In parallel with the promotion of intensive farming, the cultivable area must be extended and new land cleared the question of farming machinery will be solved gradually. As a developing country we have had to pay a high price for our tractors (which numbered 39 400 in 1982).

In learning our lesson from our experience, by the year 2000 we will have achieved selective mechanization. For instance, there will be mechanized irrigation, drainage, tilling, transport, insecticide treatment, etc., for rice crops. But for all crops, mechanization must be combined with manual work. In regions where automation has partially been achieved, we shall reorganize tractor stations, consolidate labour groups, and improve management by giving priority to machinery repair and supplying spare parts.

In the change from small- to large-scale production, we realize that we cannot simply rely on the revolutionary enthusiasm of the masses to achieve a hasty socialization of production by adopting administrative measures, and we know that we must choose the right forms of collectivization.

In 1982, the five million farmer families belonging to the country's 15 000 agricultural cooperatives account for 96.9 per cent of the population in the north and 24.4 per cent in the south, with varying forms and degrees of collectivization according to the level and type of productive forces prevailing in each locality. In addition to the cooperatives and mutual aid organizations, to stimulate production further, we are setting up a network of buying, selling, and credit cooperatives.

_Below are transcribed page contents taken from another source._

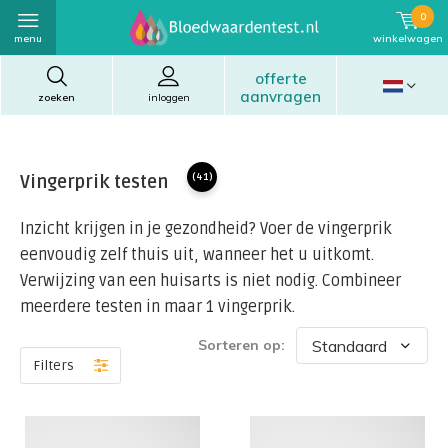
0
menu
winkelwagen
offerte
aanvragen
zoeken
inloggen
Vingerprik testen
(41)
Inzicht krijgen in je gezondheid? Voer de vingerprik
eenvoudig zelf thuis uit, wanneer het u uitkomt.
Verwijzing van een huisarts is niet nodig. Combineer
meerdere testen in maar 1 vingerprik.
Sorteren op:
Filters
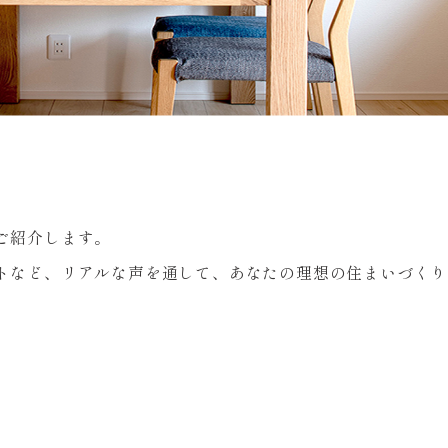
ご紹介します。
トなど、リアルな声を通して、あなたの理想の住まいづくり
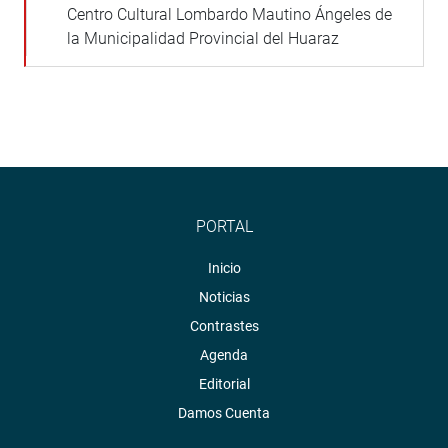
Centro Cultural Lombardo Mautino Ángeles de
la Municipalidad Provincial del Huaraz
PORTAL
Inicio
Noticias
Contrastes
Agenda
Editorial
Damos Cuenta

The sector of family economics is of fundamental importance since it provides the population with the majority of its foodstuffs. We must insist on the vast expansion of vegetable gardens, fish breeding, and animal husbandry with the help of the collective economy and under the protection of organizations responsible for technical services.

Farm cooperatives, state farms, and family farms constitute complementary economic sectors. The combination of all three makes it possible to obtain high yields.

In order to implement the aforementioned socio-economic strategy, several broad policies must be adopted. First of all an investment policy: in any economy, the percentage of finished products is an extremely important indicator. Given the predominant role of agriculture' we must invest in that sector. In the 1976-1980 plan, agricultural production accounted for 28 per cent of gross production, but investments in the agricultural sector represented only 21 per cent of the overall investments in the nation's economy.

This investment policy was applied during the period of transition to socialism: particularly in the initial phase in which the collective and private economy still represents a notable proportion and where state capital is still limited. That is why our policy will be backed by the slogan: "The State and the people work together. Central and local organizations work together." In agriculture this slogan has begun to yield positive results.

Investment policy in agriculture and in the economy in general is closely connected with the population growth policy. We all know that the investment funds are divided into three parts: one to maintain and repair existing structures, another to promote production, and the third concerns the population growth rate (food, housing, clothing, nursery schools, schools, health, vocational training). In recent years, our country's population growth rate has been high. From 1979 to 1983 it was 2.1 per cent, which had a negative effect on our economy. We must therefore take the necessary measures to promote family planning in order to reduce the investments envisaged to compensate for the population growth rate, and to increase the volume of capital injected into the economy.